Um zweistellig zu bleiben, muss sich Lindner alle Machtoptionen offen halten; und er muss die eigene, vielfältige Klientel zufrieden stellen – von seinen jungen konsumorientierten Fans in Dresden bis zum sparsamen Unternehmer in Stuttgart; vom Sportwagenfahrer aus der Provinz bis zur umweltbewussten Städterin. Ein taktischer Fehler könnte seine Glückssträhne schnell beenden.

Dass der Höhenflug der FDP nicht nur an der eigenen „Grandezza“ liegt, wie ein altgedienter Liberaler sagt, dürfte den meisten in der Partei klar sein. Der lange Machtkampf um den CDU-Vorsitz und die Kanzlerkandidatur der Union, der strauchelnde Laschet – davon profitieren die Liberalen.

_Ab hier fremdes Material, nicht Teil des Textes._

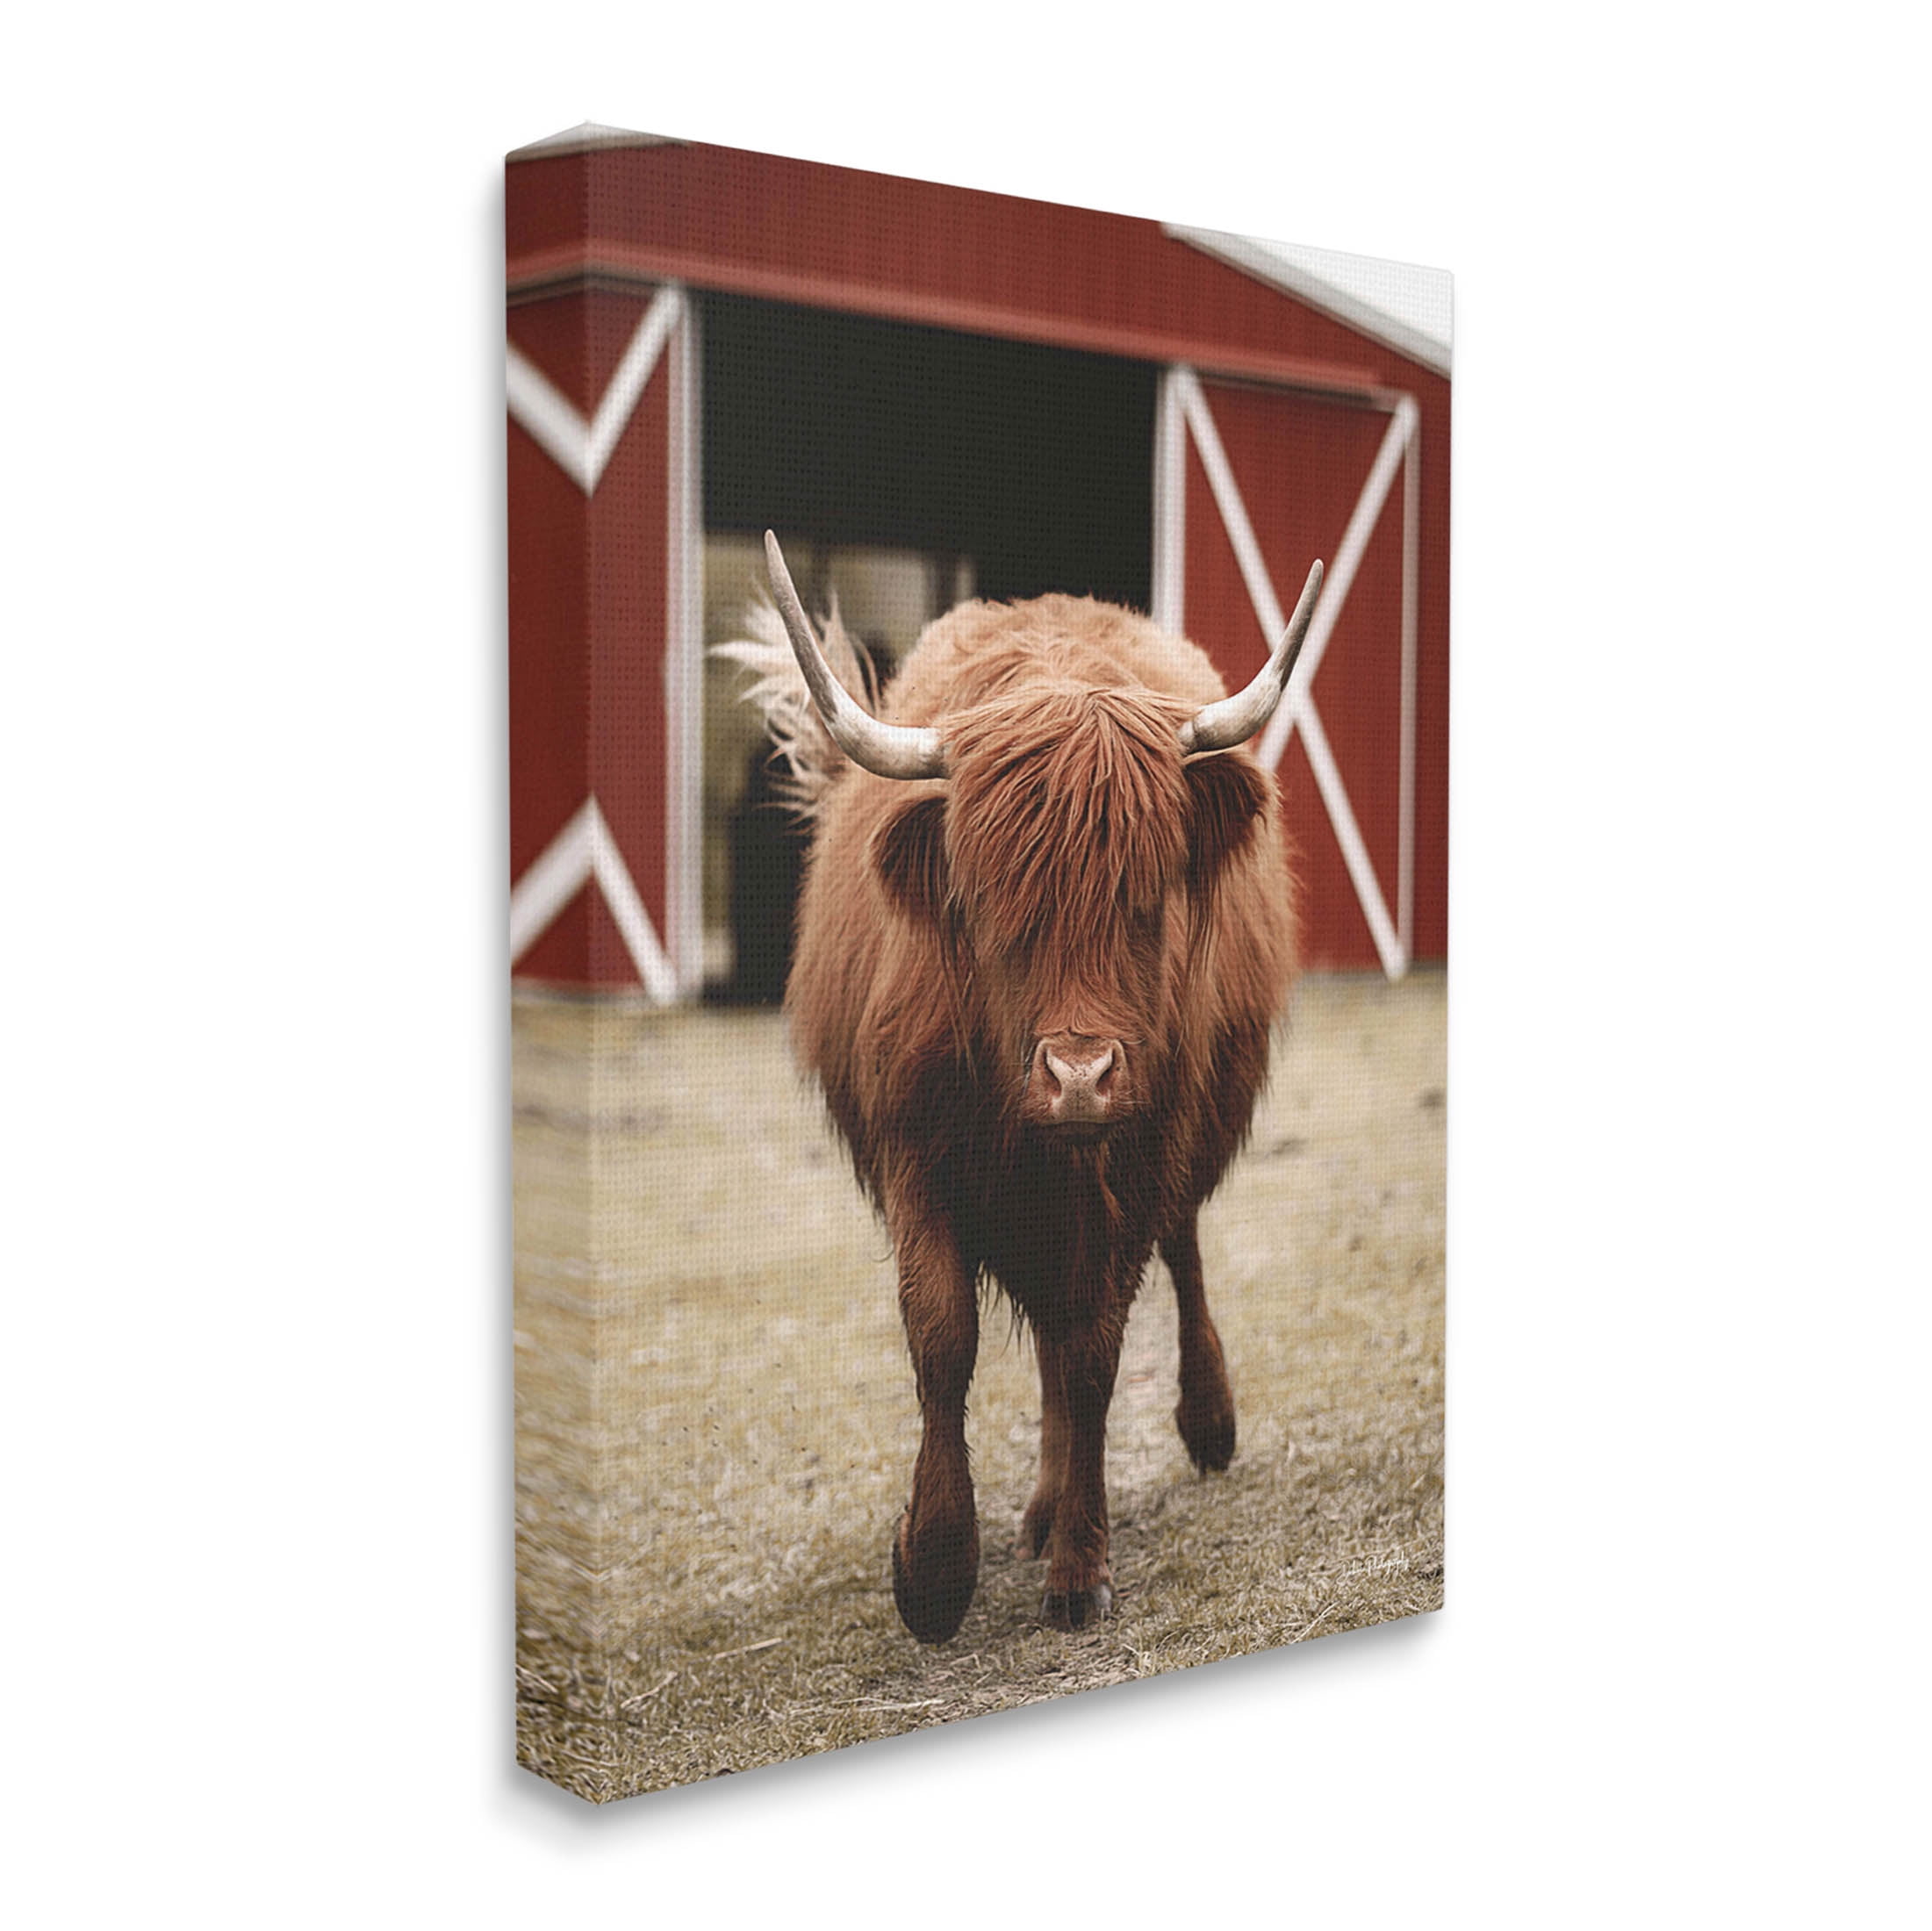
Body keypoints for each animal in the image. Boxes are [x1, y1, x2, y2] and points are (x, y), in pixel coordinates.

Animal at [729, 531, 1321, 1642]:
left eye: (1146, 896)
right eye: (990, 901)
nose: (1078, 1076)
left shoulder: (1137, 1154)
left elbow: (1092, 1352)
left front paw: (1080, 1568)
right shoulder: (913, 1147)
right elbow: (943, 1334)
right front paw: (933, 1571)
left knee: (1169, 1260)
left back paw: (1198, 1427)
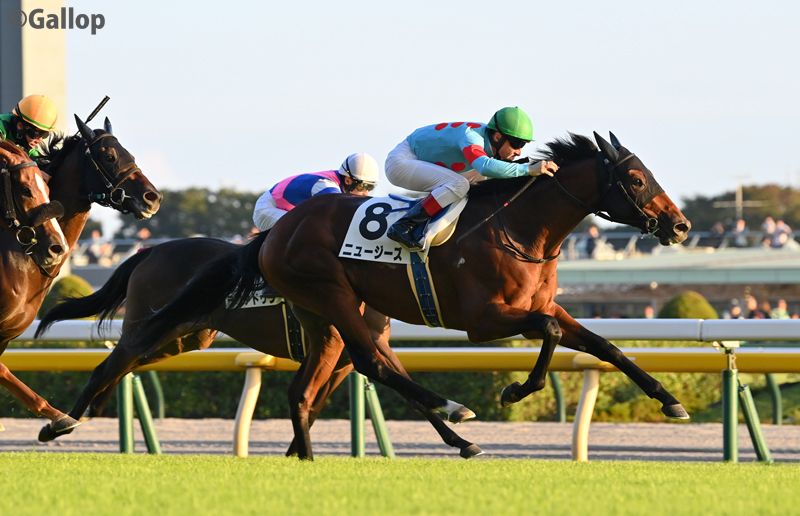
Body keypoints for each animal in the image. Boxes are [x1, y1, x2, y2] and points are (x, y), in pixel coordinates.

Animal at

Auch innerparteilich hat sich zuletzt einiges für Lindner glücklich gefügt. So verschafft es ihm etwas Luft, dass die Thüringer Landtagswahl doch nicht am 26. September stattfindet. Damit ist das öffentliche Interesse am dortigen FDP-Landeschef und Ex-Kurzzeit-Ministerpräsidenten von AfD-Gnaden, Thomas Kemmerich, vorerst abgeflaut. Wahlkampftermine in Thüringen hat Lindner „bis dato“ nicht wahrgenommen, sagt er.

In Dresden redet er dem Publikum ins Gewissen. „Wählen Sie auf keinen Fall die AfD.“ Beide Stimmen an die FDP, lautet seine Botschaft „Wählen Sie nicht taktisch“, ruft Lindner zum Abschluss seiner Rede – und klingt dabei wie einer, der nicht so gerne überrascht wird.